Tâche à faire a: D'après le texte sur Cuba, en quelle année l'industrie sucrière cubaine a-t-elle été réduite de moitié ?

Texte:
■ ■ ■ ■

Ainsi, la célèbre phrase « le premier devoir d’un révolutionnaire, c’est de faire la révolution » n’aurait été qu’une mauvaise traduction de « le premier devoir d’un fonctionnaire, c’est de faire remplir le formulaire ». Et « socialismo o muerte » en réalité voulait dire « nous sommes ouverts de 9h30 à 11h00 et de 13h45 à 16h30, du mardi au jeudi ». Vous avez cru comprendre « soyons réalistes, demandons l’impossible » ? Que nenni. Il fallait comprendre « revenez demain avec tous les documents ».

Qui pourrait résister à un tel objectif - au point d’y consacrer (et risquer) sa vie ?

CUBA : UN « MODELE » DE RESISTANCE

Certains prédisent que la société cubaine « n’y résistera pas ». Alors remontons par exemple à l’année 2003, lorsque l’industrie sucrière à Cuba, qui était une des principales ressources économiques du pays, a été réduite de moitié. 200.000 travailleurs ont alors « perdu leur emploi », selon la terminologie consacrée. Prenons un pari peu risqué : si les travailleurs et leurs familles s’étaient retrouvés à vagabonder et mendier sur les routes, comme cela se serait passé en d’autres temps ou en d’autres lieux, il ne fait aucun doute que les médias du monde entier se seraient précipités pour illustrer « la faillite du modèle cubain ». Mais les médias n’ont pas pipé mot. Nous racontons dans notre livre Cuba est une île (D. Bleitrach et V. Dedaj avec la participation de J-F Bonaldi) comment les suppressions d’emploi ont été accompagnées par des restructurations, des reconversions, etc., pour aboutir à ce qu’aucun travailleur ne soit abandonné à son sort.

■ ■ ■ ■

Tâche à faire b: Mettez à jour les lignes du bloc 1 en remplaçant « Forums » par « Discussions » et en laissant tout le reste inchangé. N'incluez pas les images dans votre réponse.

■ ■ ■ ■

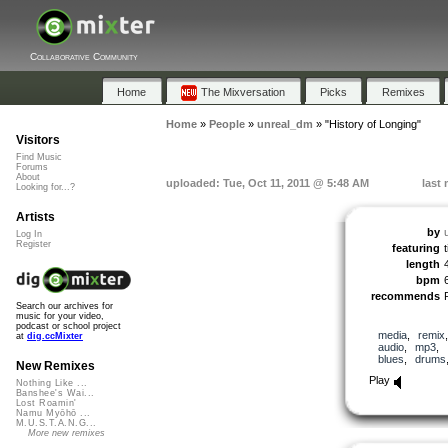
Collaborative Community
Home
The Mixversation
Picks
Remixes
Home
»
People
»
unreal_dm
»
"History of Longing"
Visitors
Find Music
Forums
About
uploaded: Tue, Oct 11, 2011 @ 5:48 AM
last
Looking for...?
Artists
by
Log In
Register
featuring
length
bpm
recommends
Search our archives for
music for your video,
podcast or school project
media
,
remix
at
dig.ccMixter
audio
,
mp3
,
blues
,
drums
New Remixes
Play
Nothing Like ...
Banshee's Wai...
Lost Roamin'
Namu Myōhō ...
M.U.S.T.A.N.G...
More new remixes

■ ■ ■ ■

Réponse finale a: En 2003.

Réponse finale b:
Collaborative Community
Home
The Mixversation
Picks
Remixes
Home
»
People
»
unreal_dm
»
"History of Longing"
Visitors
Find Music
Discussions
About
uploaded: Tue, Oct 11, 2011 @ 5:48 AM
last
Looking for...?
Artists
by
Log In
Register
featuring
length
bpm
recommends
Search our archives for
music for your video,
podcast or school project
media
,
remix
at
dig.ccMixter
audio
,
mp3
,
blues
,
drums
New Remixes
Play
Nothing Like ...
Banshee's Wai...
Lost Roamin'
Namu Myōhō ...
M.U.S.T.A.N.G...
More new remixes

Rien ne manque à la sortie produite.